» **GIVEN INSTRUCTION**
Please pull the notation text out of the material below and reproduce every line of it without changing a single character.

» **EXERCISE INPUTS**
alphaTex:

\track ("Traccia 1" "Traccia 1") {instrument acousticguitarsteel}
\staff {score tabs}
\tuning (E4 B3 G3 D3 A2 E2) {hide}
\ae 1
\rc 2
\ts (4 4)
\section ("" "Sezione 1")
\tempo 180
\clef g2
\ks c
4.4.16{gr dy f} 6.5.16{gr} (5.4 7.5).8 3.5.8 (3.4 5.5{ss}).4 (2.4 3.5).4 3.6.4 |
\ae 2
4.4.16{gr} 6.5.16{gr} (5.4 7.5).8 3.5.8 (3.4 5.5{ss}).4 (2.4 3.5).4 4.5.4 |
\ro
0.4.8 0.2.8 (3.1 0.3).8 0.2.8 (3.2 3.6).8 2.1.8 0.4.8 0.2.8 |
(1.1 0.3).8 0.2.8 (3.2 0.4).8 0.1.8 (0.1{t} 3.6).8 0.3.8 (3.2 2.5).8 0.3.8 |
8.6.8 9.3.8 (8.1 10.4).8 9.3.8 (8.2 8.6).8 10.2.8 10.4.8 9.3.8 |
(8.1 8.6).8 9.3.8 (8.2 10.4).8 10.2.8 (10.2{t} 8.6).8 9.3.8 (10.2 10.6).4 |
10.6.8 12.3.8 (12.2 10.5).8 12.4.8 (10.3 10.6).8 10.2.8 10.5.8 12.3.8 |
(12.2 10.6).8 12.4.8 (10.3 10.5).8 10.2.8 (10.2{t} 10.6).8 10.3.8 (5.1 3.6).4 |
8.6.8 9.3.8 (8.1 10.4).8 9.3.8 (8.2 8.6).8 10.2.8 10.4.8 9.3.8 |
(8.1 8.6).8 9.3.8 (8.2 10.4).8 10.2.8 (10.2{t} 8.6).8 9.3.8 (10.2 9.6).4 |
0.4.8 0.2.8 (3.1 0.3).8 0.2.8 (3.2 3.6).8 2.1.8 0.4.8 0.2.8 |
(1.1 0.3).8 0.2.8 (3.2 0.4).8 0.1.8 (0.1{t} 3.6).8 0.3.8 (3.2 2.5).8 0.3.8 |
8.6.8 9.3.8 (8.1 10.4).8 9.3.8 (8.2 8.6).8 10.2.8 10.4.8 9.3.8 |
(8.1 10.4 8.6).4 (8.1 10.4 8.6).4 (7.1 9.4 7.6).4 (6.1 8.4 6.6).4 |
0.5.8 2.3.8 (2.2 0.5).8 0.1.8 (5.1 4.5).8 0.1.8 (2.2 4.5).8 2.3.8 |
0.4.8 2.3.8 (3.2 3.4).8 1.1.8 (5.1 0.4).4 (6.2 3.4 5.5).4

» **WRITTEN SOLUTION**
alphaTex:

\track ("Traccia 1" "Traccia 1") {instrument acousticguitarsteel}
\staff {score tabs}
\tuning (E4 B3 G3 D3 A2 E2) {hide}
\ae 1
\rc 2
\ts (4 4)
\section ("" "Sezione 1")
\tempo 180
\clef g2
\ks c
4.4.16{gr dy f} 6.5.16{gr} (5.4 7.5).8 3.5.8 (3.4 5.5{ss}).4 (2.4 3.5).4 3.6.4 |
\ae 2
4.4.16{gr} 6.5.16{gr} (5.4 7.5).8 3.5.8 (3.4 5.5{ss}).4 (2.4 3.5).4 4.5.4 |
\ro
0.4.8 0.2.8 (3.1 0.3).8 0.2.8 (3.2 3.6).8 2.1.8 0.4.8 0.2.8 |
(1.1 0.3).8 0.2.8 (3.2 0.4).8 0.1.8 (0.1{t} 3.6).8 0.3.8 (3.2 2.5).8 0.3.8 |
8.6.8 9.3.8 (8.1 10.4).8 9.3.8 (8.2 8.6).8 10.2.8 10.4.8 9.3.8 |
(8.1 8.6).8 9.3.8 (8.2 10.4).8 10.2.8 (10.2{t} 8.6).8 9.3.8 (10.2 10.6).4 |
10.6.8 12.3.8 (12.2 10.5).8 12.4.8 (10.3 10.6).8 10.2.8 10.5.8 12.3.8 |
(12.2 10.6).8 12.4.8 (10.3 10.5).8 10.2.8 (10.2{t} 10.6).8 10.3.8 (5.1 3.6).4 |
8.6.8 9.3.8 (8.1 10.4).8 9.3.8 (8.2 8.6).8 10.2.8 10.4.8 9.3.8 |
(8.1 8.6).8 9.3.8 (8.2 10.4).8 10.2.8 (10.2{t} 8.6).8 9.3.8 (10.2 9.6).4 |
0.4.8 0.2.8 (3.1 0.3).8 0.2.8 (3.2 3.6).8 2.1.8 0.4.8 0.2.8 |
(1.1 0.3).8 0.2.8 (3.2 0.4).8 0.1.8 (0.1{t} 3.6).8 0.3.8 (3.2 2.5).8 0.3.8 |
8.6.8 9.3.8 (8.1 10.4).8 9.3.8 (8.2 8.6).8 10.2.8 10.4.8 9.3.8 |
(8.1 10.4 8.6).4 (8.1 10.4 8.6).4 (7.1 9.4 7.6).4 (6.1 8.4 6.6).4 |
0.5.8 2.3.8 (2.2 0.5).8 0.1.8 (5.1 4.5).8 0.1.8 (2.2 4.5).8 2.3.8 |
0.4.8 2.3.8 (3.2 3.4).8 1.1.8 (5.1 0.4).4 (6.2 3.4 5.5).4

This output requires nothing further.